如果說在歐亞西部草原潤和在東部草原內卷都取得成功的也只有蒙古,蒙古成功的入住中原,在忽必烈時期完成了中國的四次統一,第一次把草原和中原整合到了一起,向西蒙古打到了匈牙利和巴勒斯坦,只要有草原的地區都被蒙古人所征服,但游牧民族的政權有著兩大的弊端分封制和軍事民主制選擇繼承人,蒙古采取忽里臺大會,來選擇新任到大汗,新任大汗的人選,前任大汗只有提名權,成吉思汗作為蒙古帝國的締造者也無權直接任命自己的繼承人,新任大汗必須由各蒙古貴族選舉產生,這向制度,最終導致了蒙古帝國的繼承人由成吉思汗三子窩闊臺系向拖雷系的轉移,而分封制,導致了蒙古四大汗國的內斗,察合臺汗國和窩闊臺汗國爭奪中亞草原,伊爾汗國和金帳汗國爭奪南俄草原,開始了另一輪的內卷,有限的草原被黃金家族分割殆盡,西北的窩闊臺汗國一直讓元庭頭疼不已,不得已忽必烈采取了藩王出鎮的辦法,皇子手握重兵出鎮邊疆,最后造成了元朝的內亂。
元朝的內斗讓江南的勢力得以興起,朱元璋趁此北伐元大都,把蒙古趕回了漠北,朱元璋和朱棣這對父子數征北元,大修長城加速了東亞草原內部的內卷,漠北的蒙古各部再度聯合起來,在也先時期再度聯合起來,瓦剌為代表元朝大臣的后裔主導了蒙古高原,在土木堡之戰俘虜了明朝的明英宗,但是隨著明朝中期放棄壁壘縮邊,河套、塞北、遼北的大片領土被蒙古各部所掌握,大大緩解了蒙古各部的生存壓力,到了隆慶時期的俺答封貢隆慶和議,蒙古人的生活壓力進一步緩解,成為了明朝的附屬。
游牧民族都是從東向西去潤,那是不是有個例從西向東的呢,土爾扈特部就是很好的例子,土爾扈特是瓦剌四部之一,為了避免和三部在東部歐亞草原內卷,土爾扈特選擇了西遷找到了新的家園南俄草原,但隨著沙俄的崛起,土爾扈特的日子越來越難,土爾扈特被迫充當沙俄和奧斯曼戰爭中的炮灰,渥巴錫汗產生了東歸的想法,并且付諸了實事。

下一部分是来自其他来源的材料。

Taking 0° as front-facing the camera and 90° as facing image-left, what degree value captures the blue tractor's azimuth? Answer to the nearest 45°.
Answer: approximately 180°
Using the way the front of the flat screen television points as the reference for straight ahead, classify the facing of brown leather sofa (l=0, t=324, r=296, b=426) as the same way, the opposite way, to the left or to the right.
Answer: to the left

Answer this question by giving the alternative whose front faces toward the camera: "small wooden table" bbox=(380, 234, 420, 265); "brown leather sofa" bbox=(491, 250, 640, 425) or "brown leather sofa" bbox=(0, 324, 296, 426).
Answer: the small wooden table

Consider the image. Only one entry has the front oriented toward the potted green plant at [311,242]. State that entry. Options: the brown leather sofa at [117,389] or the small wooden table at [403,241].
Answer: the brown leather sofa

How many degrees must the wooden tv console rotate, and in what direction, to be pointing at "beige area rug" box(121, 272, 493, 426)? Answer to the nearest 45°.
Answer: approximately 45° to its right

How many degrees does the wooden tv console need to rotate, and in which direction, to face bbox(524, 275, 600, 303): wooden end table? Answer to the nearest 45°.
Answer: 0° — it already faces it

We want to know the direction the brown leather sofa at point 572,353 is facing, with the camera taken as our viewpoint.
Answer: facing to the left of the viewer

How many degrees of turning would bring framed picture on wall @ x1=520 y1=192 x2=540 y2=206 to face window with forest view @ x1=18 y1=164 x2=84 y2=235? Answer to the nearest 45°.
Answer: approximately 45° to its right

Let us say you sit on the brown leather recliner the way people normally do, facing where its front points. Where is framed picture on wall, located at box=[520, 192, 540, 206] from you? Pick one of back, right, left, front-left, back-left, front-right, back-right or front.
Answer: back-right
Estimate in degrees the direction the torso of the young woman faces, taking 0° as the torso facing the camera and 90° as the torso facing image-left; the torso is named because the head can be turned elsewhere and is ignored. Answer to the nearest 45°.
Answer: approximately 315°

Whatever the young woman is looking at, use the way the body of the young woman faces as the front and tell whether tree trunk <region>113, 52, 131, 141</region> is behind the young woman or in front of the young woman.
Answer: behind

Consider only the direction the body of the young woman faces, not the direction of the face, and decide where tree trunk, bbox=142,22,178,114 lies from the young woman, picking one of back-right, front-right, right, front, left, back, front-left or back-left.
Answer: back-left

在東歸路上,土爾扈特遭遇了白災,還被哥薩克人和哈薩克人圍追堵,截回到東部草原時,已經精疲力竭,損失慘重。
等回到東部草原,他們發現清朝已經在邊疆建立了穩定的統治,最終選擇向清朝皇帝俯首稱臣,他們這樣做的原因是有準格爾部的前車之鑒,這個時候的東部草原已經歸于一統,已經不再像一百年前那樣內卷,他們得到了妥善的安置。
草原有限資源的內卷,曾經讓成吉思汗提出過,把整個中國北方變成草場瘋狂設想,希望從此徹底治愈游牧民族上千年的資源焦慮。
清朝入土中原之后,在蒙古建立起了新的秩序。清朝依靠盟旗制 、藏傳佛教和皇室聯姻。這三根支柱統治蒙古,給予恩惠和崇高的地位,在蒙古高原遭遇災難時,及時賑災使得草原趨于穩定,在清朝時期草原地區保持了空前的和平穩定。
但是隨著工業化的來臨,游牧文明走向了沒落,沙俄滅掉了蓋亞、喀山和克里米亞鄧汗國,接納了游牧民族,伊朗和印度也給予游牧民族合法的公民的地位,隨著各國國界的劃分,游牧民族結束了大遷徙的歷程,畜牧業按照現代化生產,許多牧民的孩子成了市民,開始了定居生活,農牧沖突和大遷徙,已經成為悠遠的歷史。